TASK TO CARRY OUT — The answer must be an exact copy of the entries that follow, with all images removed.

Extracted data entries —
..........
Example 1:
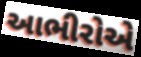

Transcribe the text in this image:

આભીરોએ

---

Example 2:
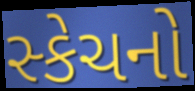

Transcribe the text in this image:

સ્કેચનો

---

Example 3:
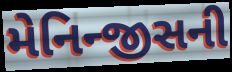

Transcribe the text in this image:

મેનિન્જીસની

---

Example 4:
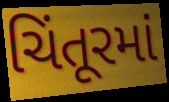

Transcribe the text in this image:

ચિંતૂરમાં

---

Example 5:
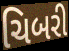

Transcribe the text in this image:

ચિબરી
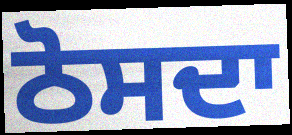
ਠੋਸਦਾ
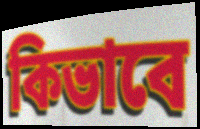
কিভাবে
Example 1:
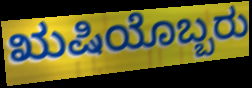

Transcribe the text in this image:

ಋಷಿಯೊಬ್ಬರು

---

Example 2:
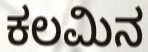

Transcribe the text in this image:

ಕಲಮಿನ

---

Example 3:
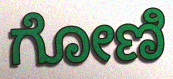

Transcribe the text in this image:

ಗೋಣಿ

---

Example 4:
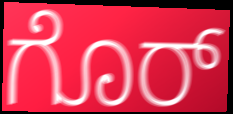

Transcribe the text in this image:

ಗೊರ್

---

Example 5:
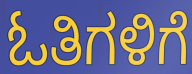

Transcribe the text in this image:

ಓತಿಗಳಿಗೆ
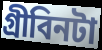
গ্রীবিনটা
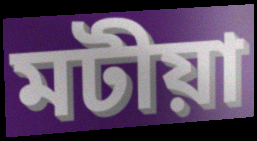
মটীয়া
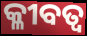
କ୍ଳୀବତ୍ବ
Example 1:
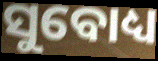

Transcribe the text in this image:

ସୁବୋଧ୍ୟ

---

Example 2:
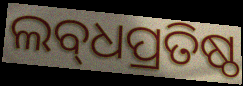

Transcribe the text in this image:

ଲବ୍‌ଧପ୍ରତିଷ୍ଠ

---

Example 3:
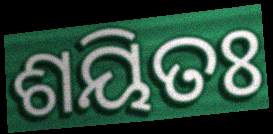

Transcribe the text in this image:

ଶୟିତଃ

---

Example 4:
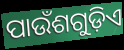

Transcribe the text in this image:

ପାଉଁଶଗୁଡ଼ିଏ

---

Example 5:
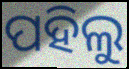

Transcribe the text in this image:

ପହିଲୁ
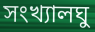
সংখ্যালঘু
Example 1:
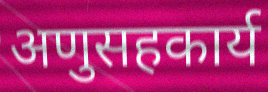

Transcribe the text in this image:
..........
ANSWER TO THE PROBLEM —
Example 1:

Transcribe the text in this image:

આભીરોએ

---

Example 2:

Transcribe the text in this image:

સ્કેચનો

---

Example 3:

Transcribe the text in this image:

મેનિન્જીસની

---

Example 4:

Transcribe the text in this image:

ચિંતૂરમાં

---

Example 5:

Transcribe the text in this image:

ચિબરી
ਠੋਸਦਾ
কিভাবে
Example 1:

Transcribe the text in this image:

ಋಷಿಯೊಬ್ಬರು

---

Example 2:

Transcribe the text in this image:

ಕಲಮಿನ

---

Example 3:

Transcribe the text in this image:

ಗೋಣಿ

---

Example 4:

Transcribe the text in this image:

ಗೊರ್

---

Example 5:

Transcribe the text in this image:

ಓತಿಗಳಿಗೆ
গ্রীবিনটা
মটীয়া
କ୍ଳୀବତ୍ବ
Example 1:

Transcribe the text in this image:

ସୁବୋଧ୍ୟ

---

Example 2:

Transcribe the text in this image:

ଲବ୍‌ଧପ୍ରତିଷ୍ଠ

---

Example 3:

Transcribe the text in this image:

ଶୟିତଃ

---

Example 4:

Transcribe the text in this image:

ପାଉଁଶଗୁଡ଼ିଏ

---

Example 5:

Transcribe the text in this image:

ପହିଲୁ
সংখ্যালঘু
Example 1:

Transcribe the text in this image:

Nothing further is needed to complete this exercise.